__WORK INSTRUCTIONS__. Lines in the records below that contain the word "depth" must each be copied.
++++ SUPPLIED RECORDS
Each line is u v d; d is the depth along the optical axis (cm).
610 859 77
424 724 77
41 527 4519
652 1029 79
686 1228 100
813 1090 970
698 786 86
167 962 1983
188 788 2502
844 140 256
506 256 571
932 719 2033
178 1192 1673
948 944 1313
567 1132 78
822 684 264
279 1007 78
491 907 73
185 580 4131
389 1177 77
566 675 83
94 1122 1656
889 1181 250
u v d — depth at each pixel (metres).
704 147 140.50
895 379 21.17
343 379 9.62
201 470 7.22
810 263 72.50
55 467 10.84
++++++++
++++ SUPPLIED RECORDS
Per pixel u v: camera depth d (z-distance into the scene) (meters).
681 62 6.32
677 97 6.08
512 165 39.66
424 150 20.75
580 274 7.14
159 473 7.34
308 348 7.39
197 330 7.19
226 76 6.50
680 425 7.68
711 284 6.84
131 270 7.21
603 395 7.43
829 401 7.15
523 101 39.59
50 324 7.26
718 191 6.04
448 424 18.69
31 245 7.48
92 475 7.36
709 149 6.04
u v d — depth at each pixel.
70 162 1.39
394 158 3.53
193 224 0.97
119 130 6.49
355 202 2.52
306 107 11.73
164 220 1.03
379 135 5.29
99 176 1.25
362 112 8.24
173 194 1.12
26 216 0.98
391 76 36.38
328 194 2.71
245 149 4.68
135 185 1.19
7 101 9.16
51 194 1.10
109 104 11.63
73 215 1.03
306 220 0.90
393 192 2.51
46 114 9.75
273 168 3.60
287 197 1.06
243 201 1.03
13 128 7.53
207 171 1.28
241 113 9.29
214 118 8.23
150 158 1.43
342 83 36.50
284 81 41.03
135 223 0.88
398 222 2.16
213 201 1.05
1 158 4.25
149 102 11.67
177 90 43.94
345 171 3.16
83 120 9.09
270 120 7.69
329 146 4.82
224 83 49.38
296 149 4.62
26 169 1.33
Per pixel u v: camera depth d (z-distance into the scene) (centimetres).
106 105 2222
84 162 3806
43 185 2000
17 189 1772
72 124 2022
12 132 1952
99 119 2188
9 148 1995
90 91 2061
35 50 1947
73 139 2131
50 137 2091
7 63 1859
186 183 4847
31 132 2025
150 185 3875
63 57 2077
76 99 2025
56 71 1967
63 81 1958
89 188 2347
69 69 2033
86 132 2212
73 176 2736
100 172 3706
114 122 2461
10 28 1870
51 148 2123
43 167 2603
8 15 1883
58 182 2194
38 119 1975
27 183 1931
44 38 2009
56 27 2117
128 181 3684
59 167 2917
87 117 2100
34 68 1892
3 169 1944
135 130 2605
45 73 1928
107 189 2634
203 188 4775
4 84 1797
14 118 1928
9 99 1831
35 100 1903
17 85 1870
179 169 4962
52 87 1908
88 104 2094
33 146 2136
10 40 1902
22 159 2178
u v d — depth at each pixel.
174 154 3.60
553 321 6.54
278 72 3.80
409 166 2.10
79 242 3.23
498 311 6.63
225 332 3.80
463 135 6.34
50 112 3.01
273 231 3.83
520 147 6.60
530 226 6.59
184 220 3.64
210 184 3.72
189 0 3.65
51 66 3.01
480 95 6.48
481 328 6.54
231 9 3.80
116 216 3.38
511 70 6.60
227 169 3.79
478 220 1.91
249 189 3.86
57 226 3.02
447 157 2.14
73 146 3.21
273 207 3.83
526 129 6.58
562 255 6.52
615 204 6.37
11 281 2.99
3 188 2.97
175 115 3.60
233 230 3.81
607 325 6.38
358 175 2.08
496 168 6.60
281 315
++++++++
__RESULT OF THIS EXERCISE__.
Each line is u v d; d is the depth along the optical axis (cm).
u v d — depth at each pixel (metres).
Per pixel u v: camera depth d (z-distance into the scene) (meters).
u v d — depth at each pixel.
Per pixel u v: camera depth d (z-distance into the scene) (centimetres).
u v d — depth at each pixel.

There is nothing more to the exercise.